**Prompt**
Some of the lines below need repeating. Reproduce exactly those between the lines holding "Fig. 3 An edge" and "Fig. 39 λ 2", inclusive.

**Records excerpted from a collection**
◆ ◆ ◆

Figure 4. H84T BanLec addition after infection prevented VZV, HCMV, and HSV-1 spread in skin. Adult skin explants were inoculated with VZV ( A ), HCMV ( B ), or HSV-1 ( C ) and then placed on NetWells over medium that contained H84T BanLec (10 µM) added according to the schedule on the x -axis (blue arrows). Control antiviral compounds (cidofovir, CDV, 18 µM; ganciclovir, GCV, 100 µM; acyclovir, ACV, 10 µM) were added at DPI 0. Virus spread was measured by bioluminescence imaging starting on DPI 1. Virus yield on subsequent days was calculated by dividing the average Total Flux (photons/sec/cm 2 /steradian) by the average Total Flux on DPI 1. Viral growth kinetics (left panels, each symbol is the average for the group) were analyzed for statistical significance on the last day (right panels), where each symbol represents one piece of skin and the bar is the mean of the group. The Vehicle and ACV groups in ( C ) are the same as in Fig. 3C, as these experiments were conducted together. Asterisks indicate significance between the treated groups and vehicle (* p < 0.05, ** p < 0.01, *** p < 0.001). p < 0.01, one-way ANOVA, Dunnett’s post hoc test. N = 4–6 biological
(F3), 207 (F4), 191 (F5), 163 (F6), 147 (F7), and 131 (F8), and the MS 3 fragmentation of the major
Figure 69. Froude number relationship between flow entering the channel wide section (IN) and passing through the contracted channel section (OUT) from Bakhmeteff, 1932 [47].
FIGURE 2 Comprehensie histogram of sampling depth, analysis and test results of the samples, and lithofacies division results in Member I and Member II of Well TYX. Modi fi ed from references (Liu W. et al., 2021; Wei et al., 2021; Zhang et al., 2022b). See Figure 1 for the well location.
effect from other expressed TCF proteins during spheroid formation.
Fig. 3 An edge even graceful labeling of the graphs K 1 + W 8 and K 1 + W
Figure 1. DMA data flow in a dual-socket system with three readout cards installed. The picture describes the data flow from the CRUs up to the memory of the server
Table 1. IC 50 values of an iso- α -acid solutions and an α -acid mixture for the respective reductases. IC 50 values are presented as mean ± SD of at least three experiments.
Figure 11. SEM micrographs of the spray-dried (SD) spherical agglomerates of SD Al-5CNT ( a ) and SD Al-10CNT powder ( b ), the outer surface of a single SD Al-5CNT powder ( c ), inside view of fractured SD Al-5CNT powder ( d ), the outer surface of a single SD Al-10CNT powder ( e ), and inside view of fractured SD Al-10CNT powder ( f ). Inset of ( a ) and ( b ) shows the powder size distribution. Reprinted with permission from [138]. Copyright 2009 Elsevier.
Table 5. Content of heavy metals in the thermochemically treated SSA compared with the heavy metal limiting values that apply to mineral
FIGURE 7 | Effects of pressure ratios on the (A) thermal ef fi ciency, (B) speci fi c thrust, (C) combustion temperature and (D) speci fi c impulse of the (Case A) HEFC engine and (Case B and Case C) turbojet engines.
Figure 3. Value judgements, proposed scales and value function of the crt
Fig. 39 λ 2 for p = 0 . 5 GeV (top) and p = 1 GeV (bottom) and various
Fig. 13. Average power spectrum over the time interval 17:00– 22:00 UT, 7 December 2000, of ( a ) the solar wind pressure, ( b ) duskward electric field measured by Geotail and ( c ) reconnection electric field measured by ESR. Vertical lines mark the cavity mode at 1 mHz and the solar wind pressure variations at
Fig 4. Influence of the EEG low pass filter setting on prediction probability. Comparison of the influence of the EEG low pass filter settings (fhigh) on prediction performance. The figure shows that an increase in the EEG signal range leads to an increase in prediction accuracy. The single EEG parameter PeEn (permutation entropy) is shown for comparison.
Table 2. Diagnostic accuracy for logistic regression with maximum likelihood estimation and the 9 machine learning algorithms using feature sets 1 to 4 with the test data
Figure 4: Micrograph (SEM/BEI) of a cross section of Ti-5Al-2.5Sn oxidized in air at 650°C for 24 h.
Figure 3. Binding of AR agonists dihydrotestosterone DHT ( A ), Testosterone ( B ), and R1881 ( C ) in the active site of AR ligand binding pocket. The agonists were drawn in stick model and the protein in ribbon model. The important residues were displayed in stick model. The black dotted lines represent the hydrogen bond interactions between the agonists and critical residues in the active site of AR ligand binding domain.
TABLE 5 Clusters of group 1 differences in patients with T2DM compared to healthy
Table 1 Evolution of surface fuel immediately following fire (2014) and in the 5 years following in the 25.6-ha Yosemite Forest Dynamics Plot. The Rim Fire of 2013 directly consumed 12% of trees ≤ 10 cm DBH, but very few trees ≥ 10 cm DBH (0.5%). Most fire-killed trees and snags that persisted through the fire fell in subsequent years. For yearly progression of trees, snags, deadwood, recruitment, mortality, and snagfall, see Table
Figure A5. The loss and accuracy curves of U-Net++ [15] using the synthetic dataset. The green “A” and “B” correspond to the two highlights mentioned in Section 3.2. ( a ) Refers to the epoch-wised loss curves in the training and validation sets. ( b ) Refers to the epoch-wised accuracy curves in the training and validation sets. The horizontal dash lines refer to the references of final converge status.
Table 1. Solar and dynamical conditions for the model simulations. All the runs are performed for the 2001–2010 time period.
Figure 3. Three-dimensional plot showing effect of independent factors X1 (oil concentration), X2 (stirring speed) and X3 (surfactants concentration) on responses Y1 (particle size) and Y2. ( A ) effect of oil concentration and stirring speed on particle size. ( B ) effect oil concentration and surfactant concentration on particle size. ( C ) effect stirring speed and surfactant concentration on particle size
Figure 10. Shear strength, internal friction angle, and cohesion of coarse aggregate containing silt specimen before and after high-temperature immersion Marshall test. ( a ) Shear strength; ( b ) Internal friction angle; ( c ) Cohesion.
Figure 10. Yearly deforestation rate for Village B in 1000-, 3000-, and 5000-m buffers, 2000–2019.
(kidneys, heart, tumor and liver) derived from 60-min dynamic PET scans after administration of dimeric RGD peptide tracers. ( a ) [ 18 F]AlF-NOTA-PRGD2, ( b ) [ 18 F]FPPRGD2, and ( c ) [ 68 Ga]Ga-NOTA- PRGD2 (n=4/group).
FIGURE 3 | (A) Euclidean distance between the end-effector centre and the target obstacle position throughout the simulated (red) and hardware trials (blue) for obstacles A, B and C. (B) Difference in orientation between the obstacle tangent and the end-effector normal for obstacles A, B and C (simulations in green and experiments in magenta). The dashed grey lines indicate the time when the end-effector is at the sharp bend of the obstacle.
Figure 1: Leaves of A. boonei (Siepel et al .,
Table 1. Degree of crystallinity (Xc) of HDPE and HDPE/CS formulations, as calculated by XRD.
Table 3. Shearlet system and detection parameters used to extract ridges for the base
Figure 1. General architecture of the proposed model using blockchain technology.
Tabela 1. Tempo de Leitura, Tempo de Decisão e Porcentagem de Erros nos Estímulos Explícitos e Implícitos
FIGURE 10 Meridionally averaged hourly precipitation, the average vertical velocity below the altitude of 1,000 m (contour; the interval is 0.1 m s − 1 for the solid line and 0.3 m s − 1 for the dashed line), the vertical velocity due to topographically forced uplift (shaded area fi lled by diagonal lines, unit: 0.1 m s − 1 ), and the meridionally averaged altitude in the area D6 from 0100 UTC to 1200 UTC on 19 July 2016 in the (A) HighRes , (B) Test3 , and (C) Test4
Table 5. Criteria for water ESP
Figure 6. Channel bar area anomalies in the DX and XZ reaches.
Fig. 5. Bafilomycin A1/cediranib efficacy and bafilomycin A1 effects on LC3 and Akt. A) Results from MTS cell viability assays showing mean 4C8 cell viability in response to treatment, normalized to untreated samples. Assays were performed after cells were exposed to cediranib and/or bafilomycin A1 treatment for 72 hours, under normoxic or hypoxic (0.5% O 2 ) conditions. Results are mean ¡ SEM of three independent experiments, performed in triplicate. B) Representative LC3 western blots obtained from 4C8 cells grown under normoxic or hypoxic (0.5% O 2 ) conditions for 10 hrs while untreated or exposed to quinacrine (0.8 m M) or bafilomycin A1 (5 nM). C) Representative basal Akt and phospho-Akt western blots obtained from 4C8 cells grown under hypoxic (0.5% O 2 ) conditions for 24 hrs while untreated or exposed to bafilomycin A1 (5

◆ ◆ ◆

**Solution for this problem**
Fig. 3 An edge even graceful labeling of the graphs K 1 + W 8 and K 1 + W
Figure 1. DMA data flow in a dual-socket system with three readout cards installed. The picture describes the data flow from the CRUs up to the memory of the server
Table 1. IC 50 values of an iso- α -acid solutions and an α -acid mixture for the respective reductases. IC 50 values are presented as mean ± SD of at least three experiments.
Figure 11. SEM micrographs of the spray-dried (SD) spherical agglomerates of SD Al-5CNT ( a ) and SD Al-10CNT powder ( b ), the outer surface of a single SD Al-5CNT powder ( c ), inside view of fractured SD Al-5CNT powder ( d ), the outer surface of a single SD Al-10CNT powder ( e ), and inside view of fractured SD Al-10CNT powder ( f ). Inset of ( a ) and ( b ) shows the powder size distribution. Reprinted with permission from [138]. Copyright 2009 Elsevier.
Table 5. Content of heavy metals in the thermochemically treated SSA compared with the heavy metal limiting values that apply to mineral
FIGURE 7 | Effects of pressure ratios on the (A) thermal ef fi ciency, (B) speci fi c thrust, (C) combustion temperature and (D) speci fi c impulse of the (Case A) HEFC engine and (Case B and Case C) turbojet engines.
Figure 3. Value judgements, proposed scales and value function of the crt
Fig. 39 λ 2 for p = 0 . 5 GeV (top) and p = 1 GeV (bottom) and various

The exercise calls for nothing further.